[Dataset records]
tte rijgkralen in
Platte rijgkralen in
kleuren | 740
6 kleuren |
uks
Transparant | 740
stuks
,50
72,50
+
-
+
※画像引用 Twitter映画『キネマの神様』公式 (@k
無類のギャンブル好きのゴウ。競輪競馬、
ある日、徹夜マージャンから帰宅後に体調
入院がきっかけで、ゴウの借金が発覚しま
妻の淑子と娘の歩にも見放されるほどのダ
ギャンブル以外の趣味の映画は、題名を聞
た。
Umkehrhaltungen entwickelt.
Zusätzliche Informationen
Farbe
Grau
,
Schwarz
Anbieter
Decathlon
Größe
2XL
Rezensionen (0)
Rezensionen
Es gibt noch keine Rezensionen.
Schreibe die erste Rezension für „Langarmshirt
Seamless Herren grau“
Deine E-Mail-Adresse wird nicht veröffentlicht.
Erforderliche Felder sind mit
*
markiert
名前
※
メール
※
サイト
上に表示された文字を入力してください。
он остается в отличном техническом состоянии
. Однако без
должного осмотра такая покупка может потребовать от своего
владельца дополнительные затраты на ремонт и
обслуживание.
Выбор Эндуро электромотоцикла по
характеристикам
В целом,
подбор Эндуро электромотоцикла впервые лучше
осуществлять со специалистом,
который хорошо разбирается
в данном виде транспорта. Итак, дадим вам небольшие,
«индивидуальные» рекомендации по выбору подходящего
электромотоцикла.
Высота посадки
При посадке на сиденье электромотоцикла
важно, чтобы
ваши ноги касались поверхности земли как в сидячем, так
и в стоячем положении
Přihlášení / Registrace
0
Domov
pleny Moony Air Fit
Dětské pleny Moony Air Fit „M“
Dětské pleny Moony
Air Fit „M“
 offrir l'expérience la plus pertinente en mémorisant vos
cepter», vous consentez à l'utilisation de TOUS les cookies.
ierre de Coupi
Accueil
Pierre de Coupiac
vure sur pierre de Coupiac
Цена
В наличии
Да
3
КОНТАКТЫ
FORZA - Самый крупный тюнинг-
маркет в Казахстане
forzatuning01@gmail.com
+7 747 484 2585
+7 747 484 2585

**THE TASK**
Your answer must consist solely of the lines above between the line holding "Es gibt noch keine Rezensionen." and the line holding "он остается в отличном техническом состоянии", inclusive, copied exactly.

**RESULT FOR THIS EXERCISE**
Es gibt noch keine Rezensionen.
Schreibe die erste Rezension für „Langarmshirt
Seamless Herren grau“
Deine E-Mail-Adresse wird nicht veröffentlicht.
Erforderliche Felder sind mit
*
markiert
名前
※
メール
※
サイト
上に表示された文字を入力してください。
он остается в отличном техническом состоянии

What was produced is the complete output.